[Data for understanding charts]
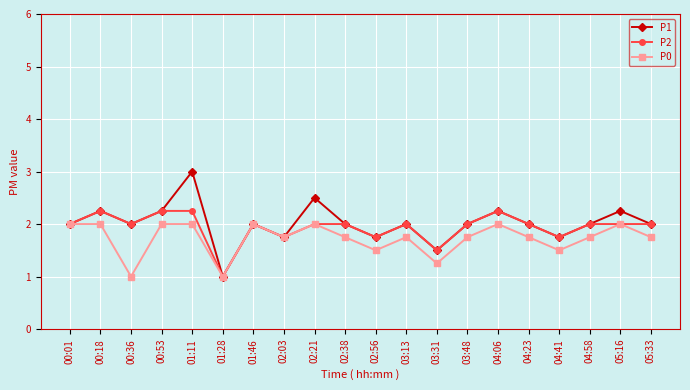

What is the minimum value for P0?

1.0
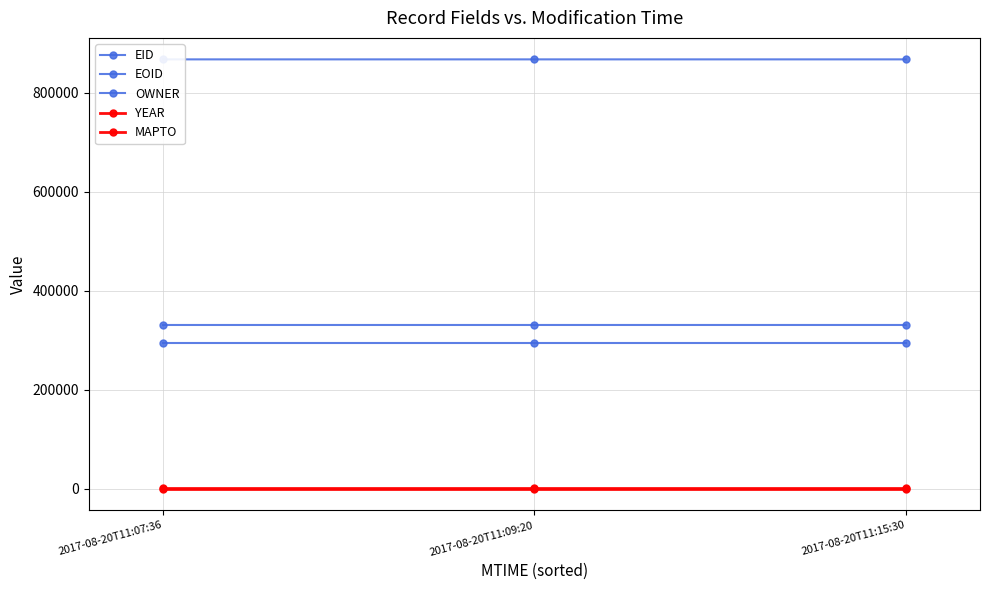

Reading right to left, what are all the values shown in this chart?

EID: 2017-08-20T11:15:30=330951	2017-08-20T11:09:20=330944	2017-08-20T11:07:36=330940
EOID: 2017-08-20T11:15:30=867133	2017-08-20T11:09:20=867124	2017-08-20T11:07:36=867119
OWNER: 2017-08-20T11:15:30=294225	2017-08-20T11:09:20=294225	2017-08-20T11:07:36=294225
YEAR: 2017-08-20T11:15:30=2017	2017-08-20T11:09:20=2017	2017-08-20T11:07:36=2017
MAPTO: 2017-08-20T11:15:30=0	2017-08-20T11:09:20=0	2017-08-20T11:07:36=0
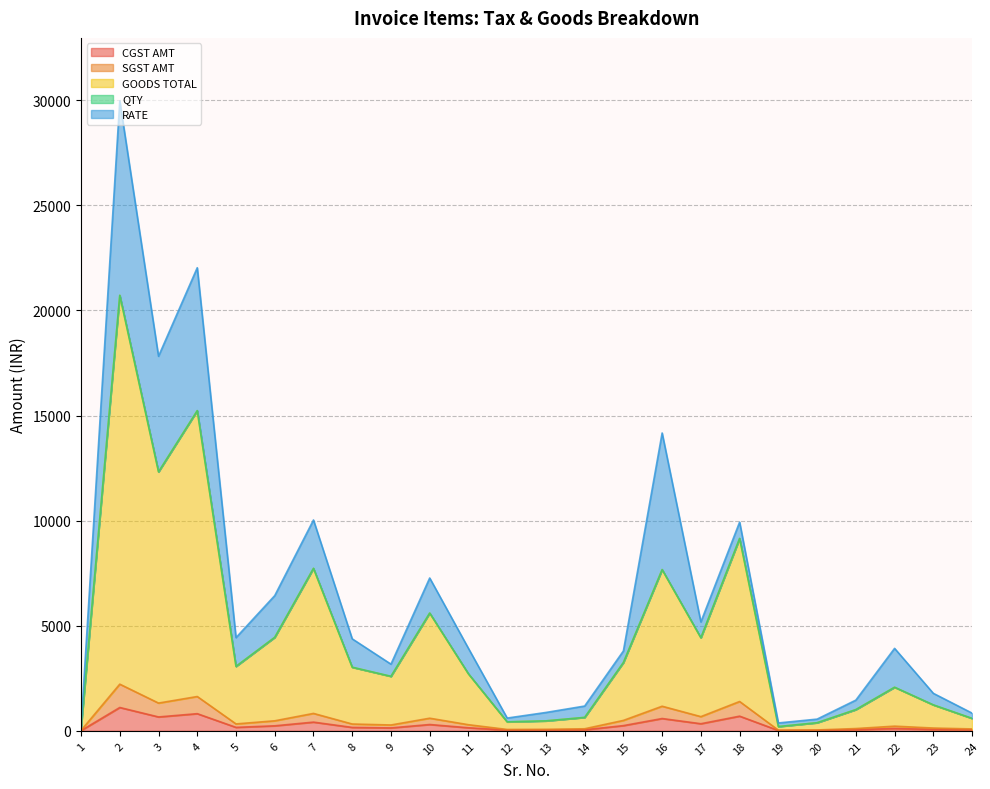

What is the value of the CGST AMT point at the 16th from the left?

585.0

[Work instructions]:
Repeat the lines above word for word, from the very first one through the line containing "Reading right to", leaving out the pictures.

[The completed task]:
What is the minimum value for P0?

1.0

Reading right to left, what are all the values shown in this chart?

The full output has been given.